Go through the data below. List every line that holds the word "Concealer".

▶

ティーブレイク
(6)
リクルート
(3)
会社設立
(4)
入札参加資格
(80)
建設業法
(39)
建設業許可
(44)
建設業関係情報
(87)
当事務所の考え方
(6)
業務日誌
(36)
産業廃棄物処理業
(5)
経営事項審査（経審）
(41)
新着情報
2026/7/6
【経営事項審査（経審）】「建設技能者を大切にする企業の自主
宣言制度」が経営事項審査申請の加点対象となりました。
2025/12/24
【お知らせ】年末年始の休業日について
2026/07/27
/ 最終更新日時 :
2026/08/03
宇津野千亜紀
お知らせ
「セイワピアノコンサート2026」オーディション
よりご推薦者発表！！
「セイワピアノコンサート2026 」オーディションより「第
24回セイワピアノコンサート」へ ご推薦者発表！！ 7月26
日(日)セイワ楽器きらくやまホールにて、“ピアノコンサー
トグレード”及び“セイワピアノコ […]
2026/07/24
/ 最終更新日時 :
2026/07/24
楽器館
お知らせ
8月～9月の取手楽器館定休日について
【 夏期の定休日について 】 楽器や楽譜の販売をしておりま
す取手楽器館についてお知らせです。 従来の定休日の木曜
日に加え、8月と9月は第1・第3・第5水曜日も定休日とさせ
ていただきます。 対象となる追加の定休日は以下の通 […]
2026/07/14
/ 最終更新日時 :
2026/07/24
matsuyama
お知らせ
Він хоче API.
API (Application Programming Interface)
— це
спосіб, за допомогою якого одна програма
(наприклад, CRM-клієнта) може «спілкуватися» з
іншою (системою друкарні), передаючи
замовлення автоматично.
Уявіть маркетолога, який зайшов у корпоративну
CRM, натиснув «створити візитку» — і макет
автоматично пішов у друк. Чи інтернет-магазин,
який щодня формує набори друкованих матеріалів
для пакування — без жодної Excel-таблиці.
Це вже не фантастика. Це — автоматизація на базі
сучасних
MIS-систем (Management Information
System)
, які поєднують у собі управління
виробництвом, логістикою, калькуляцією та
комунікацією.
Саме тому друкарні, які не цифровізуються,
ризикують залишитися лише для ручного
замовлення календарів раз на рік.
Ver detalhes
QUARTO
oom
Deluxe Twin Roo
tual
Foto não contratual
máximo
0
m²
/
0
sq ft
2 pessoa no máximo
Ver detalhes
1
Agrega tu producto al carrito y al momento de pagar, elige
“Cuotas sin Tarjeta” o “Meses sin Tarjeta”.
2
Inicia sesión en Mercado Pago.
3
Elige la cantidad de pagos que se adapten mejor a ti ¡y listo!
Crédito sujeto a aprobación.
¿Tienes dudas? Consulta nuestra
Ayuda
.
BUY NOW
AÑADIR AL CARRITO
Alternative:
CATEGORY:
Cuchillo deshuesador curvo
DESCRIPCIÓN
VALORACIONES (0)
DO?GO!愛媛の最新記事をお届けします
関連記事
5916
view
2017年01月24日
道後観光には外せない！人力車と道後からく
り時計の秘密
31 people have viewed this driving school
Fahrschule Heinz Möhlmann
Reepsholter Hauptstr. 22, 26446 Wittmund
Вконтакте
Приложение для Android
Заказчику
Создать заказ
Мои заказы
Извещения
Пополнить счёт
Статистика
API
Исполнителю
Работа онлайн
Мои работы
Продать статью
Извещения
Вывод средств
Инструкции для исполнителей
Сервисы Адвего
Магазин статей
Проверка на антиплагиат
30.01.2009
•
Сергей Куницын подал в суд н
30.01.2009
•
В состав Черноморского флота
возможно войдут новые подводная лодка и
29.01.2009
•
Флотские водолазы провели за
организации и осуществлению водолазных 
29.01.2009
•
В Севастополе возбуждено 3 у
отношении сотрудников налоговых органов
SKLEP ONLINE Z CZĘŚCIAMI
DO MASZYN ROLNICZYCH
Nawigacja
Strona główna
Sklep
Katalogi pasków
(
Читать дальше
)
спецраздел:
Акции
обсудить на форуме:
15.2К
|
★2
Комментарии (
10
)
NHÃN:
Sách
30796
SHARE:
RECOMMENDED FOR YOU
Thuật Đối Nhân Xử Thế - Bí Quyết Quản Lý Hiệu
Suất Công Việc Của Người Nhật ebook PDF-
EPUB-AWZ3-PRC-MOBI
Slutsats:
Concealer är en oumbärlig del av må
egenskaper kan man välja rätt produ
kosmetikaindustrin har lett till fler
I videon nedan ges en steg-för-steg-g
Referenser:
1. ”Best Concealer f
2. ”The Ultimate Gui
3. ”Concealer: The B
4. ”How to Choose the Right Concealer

◀

Response area
Concealer är en oumbärlig del av må
1. ”Best Concealer f
3. ”Concealer: The B
4. ”How to Choose the Right Concealer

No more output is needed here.